Having established that the farmer is an “artist figure,” Williams concludes the poem with two more words: “…looms the artist figure of / the farmer—composing / —antagonist”. (The words being “composing” and “antagonist.”) The meaning of “composing” should now be obvious. Williams drives home the idea of the farmer as a poet – both figures needing to take action in order to accomplish their intentions in the material world. The more important word, though, is “antagonist.” Both words are set apart by the use of the long dash, but it is “antagonist” which closes the poem, and which earns the distinction of owning a line unto itself. As an “antagonist,” the farmer, again, is neither disinterested, nor is he part of a harmony between nature and man. The farmer does violence to the earth in his sowing, just as – Williams is clearly saying here – the artistic act is also a violent act. He has agency, and he uses it – the poet marking paper with pen, the painter marking a canvas with particular strokes of paint, the wind ruffling the water, the rain sluicing the dirt road, the farmer sowing and planting the earth. The artist is not neutral, the poet is not neutral, and the farmer is not neutral. Each takes what they need through violent action. The world of this poem is nothing other than a world of forces at odds with each other, endlessly clashing, yet, in this respect, productive.

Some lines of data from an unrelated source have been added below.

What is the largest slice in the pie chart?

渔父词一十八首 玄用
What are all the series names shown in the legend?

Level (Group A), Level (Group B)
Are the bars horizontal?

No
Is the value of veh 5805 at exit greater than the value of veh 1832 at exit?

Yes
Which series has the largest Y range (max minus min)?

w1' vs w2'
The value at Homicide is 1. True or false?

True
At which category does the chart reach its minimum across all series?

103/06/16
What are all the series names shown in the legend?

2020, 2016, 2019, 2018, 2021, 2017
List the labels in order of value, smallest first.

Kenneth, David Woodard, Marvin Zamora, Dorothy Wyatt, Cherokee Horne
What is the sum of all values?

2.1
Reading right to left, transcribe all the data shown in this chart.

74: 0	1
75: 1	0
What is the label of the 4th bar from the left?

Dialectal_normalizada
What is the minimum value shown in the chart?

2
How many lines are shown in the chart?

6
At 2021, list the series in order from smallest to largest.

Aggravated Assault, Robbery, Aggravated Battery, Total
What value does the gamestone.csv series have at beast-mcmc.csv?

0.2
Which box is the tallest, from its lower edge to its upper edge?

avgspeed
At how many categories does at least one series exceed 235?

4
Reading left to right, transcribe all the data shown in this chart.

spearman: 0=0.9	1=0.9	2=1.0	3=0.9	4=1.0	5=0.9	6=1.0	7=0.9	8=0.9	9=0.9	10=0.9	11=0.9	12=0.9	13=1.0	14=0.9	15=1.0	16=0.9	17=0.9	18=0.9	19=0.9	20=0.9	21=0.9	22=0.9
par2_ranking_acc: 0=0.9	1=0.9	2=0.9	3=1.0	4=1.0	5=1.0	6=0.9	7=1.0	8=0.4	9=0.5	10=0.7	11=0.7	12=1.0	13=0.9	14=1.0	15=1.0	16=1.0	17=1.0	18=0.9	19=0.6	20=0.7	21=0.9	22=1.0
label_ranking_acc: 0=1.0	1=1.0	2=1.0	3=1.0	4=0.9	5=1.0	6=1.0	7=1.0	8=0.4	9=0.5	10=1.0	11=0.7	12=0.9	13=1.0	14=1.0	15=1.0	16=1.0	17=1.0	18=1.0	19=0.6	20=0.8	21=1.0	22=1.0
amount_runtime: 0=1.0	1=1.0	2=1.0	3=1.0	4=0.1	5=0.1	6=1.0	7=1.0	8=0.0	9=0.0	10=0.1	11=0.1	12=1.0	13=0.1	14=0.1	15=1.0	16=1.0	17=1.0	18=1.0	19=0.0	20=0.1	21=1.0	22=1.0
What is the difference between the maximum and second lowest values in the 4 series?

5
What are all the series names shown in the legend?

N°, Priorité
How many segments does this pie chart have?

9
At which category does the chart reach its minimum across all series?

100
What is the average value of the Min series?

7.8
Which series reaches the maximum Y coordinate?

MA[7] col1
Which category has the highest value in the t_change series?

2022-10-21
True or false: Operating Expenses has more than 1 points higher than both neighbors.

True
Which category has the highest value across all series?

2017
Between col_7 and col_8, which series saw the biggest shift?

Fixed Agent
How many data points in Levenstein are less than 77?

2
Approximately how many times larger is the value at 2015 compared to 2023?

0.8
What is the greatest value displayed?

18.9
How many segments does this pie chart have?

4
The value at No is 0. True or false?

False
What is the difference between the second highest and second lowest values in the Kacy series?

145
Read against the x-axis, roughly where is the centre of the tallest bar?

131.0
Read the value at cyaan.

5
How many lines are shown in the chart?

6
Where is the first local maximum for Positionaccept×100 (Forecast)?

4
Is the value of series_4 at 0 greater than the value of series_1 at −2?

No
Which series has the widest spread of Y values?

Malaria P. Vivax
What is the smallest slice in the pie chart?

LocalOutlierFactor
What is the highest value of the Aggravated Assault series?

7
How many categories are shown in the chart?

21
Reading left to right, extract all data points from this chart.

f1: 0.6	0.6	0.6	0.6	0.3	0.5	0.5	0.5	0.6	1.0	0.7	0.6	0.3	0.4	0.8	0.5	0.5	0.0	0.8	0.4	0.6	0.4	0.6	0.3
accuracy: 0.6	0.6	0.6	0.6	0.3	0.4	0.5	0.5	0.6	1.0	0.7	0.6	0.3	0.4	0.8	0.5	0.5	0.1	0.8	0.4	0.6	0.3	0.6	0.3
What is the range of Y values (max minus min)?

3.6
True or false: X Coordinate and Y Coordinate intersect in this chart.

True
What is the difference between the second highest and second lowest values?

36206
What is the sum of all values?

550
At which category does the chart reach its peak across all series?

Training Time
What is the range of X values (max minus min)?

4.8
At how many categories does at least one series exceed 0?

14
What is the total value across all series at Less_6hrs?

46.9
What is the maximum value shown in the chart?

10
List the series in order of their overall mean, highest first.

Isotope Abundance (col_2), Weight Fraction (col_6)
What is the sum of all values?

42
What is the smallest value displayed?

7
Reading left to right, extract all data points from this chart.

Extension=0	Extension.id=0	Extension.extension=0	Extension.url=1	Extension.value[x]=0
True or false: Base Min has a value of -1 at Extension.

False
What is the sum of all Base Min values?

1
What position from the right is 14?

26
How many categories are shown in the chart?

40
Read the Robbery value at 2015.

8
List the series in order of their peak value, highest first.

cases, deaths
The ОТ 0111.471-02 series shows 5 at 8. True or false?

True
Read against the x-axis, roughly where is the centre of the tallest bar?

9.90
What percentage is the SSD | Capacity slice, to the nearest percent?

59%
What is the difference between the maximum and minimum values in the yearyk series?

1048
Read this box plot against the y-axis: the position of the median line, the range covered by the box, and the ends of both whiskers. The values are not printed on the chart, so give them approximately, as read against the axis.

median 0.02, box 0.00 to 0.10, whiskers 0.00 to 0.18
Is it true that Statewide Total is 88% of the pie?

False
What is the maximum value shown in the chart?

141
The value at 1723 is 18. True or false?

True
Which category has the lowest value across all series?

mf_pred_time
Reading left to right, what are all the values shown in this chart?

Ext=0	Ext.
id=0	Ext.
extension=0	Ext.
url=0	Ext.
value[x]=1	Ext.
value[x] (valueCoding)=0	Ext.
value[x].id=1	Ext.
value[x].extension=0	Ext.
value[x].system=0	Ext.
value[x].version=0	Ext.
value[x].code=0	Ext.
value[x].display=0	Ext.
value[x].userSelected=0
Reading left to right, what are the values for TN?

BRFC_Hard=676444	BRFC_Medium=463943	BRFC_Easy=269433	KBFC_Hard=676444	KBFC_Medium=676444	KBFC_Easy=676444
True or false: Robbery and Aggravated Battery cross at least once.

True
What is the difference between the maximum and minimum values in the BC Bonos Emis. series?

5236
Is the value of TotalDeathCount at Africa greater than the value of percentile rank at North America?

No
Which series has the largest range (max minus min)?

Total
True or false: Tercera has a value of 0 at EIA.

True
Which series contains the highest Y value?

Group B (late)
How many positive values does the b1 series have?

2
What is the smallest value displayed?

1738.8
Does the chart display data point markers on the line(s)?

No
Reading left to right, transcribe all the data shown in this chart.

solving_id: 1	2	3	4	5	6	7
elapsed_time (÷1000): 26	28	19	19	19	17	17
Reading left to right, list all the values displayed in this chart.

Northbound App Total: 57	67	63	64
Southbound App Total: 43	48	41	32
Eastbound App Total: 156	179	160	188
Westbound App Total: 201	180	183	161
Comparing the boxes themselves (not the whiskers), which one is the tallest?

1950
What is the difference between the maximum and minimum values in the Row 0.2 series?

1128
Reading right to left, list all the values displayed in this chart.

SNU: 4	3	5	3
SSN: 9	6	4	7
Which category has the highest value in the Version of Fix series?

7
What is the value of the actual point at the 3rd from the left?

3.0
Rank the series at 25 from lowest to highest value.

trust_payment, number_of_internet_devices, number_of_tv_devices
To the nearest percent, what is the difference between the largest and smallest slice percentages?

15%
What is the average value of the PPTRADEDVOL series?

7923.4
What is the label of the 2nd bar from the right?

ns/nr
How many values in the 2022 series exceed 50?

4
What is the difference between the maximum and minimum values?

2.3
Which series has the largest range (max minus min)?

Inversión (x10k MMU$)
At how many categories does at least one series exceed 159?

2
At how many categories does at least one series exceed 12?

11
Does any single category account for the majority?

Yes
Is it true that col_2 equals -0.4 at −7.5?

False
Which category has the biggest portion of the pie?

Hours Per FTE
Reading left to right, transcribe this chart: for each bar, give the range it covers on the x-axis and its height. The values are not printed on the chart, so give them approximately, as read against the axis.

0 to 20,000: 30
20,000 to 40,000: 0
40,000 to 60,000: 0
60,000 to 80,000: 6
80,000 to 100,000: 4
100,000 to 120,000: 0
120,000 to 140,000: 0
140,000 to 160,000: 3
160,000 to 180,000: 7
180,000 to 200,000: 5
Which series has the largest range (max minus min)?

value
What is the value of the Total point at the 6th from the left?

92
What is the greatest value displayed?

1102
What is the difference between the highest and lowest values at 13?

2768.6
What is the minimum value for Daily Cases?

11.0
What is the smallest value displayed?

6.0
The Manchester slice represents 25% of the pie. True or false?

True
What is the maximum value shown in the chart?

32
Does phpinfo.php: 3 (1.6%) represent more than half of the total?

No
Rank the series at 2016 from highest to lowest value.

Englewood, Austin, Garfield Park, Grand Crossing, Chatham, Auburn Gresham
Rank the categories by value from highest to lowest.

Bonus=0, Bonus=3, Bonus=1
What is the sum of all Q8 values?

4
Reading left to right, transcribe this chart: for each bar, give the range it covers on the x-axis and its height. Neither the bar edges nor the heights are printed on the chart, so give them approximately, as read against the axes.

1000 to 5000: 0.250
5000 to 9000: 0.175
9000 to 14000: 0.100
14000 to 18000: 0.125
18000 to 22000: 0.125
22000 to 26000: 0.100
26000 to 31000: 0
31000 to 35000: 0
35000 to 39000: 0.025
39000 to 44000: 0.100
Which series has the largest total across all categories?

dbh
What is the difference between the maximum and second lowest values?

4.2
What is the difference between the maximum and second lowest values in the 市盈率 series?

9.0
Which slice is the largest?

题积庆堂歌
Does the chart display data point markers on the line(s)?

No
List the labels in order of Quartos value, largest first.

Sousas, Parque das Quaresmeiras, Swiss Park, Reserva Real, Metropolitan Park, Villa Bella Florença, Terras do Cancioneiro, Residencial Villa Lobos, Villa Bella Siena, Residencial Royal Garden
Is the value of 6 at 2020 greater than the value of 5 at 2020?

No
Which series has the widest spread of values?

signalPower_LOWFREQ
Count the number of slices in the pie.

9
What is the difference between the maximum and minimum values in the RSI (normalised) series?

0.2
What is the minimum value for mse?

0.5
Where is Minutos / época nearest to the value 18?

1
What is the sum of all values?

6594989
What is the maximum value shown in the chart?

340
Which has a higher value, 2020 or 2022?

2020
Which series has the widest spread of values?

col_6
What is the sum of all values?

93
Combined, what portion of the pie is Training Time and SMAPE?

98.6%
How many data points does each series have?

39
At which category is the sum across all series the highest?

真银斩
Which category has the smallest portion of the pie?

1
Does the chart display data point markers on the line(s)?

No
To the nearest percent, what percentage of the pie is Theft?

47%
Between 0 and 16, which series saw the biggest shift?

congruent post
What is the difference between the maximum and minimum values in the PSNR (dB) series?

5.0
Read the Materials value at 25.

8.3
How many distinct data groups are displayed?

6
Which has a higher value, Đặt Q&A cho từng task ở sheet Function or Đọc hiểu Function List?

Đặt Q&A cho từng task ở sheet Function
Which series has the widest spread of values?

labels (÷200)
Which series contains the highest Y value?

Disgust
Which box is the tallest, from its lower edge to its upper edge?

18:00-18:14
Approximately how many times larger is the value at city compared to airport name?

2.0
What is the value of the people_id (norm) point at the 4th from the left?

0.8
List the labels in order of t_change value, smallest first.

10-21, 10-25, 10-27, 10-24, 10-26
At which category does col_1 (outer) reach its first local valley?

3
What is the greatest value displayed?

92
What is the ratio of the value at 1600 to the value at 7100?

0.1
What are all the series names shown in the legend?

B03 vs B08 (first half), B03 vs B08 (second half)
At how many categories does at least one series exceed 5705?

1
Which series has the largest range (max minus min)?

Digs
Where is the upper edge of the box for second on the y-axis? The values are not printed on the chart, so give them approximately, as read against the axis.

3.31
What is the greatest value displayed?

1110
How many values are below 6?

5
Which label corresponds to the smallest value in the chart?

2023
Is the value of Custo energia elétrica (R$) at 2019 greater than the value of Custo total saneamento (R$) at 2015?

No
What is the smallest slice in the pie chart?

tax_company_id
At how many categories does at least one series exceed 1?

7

Though it is not stated (it doesn’t need to be), the farmer in his wrangle with the earth ultimately produces food. The poet of course produces poetry, and as a poet himself, Williams suggests poetry is on the level of food. For Williams, poetry is just as much a necessary product of his artistic labor as edible crops are of a farmer’s sowing. In this sense, “The Farmer” can be seen to anticipate WCW’s own more famous lines in the much later “Asphodel, That Greeny Flower” (1955): “It is difficult / to get the news from poems / yet men die miserably every day / for lack / of what is found there.”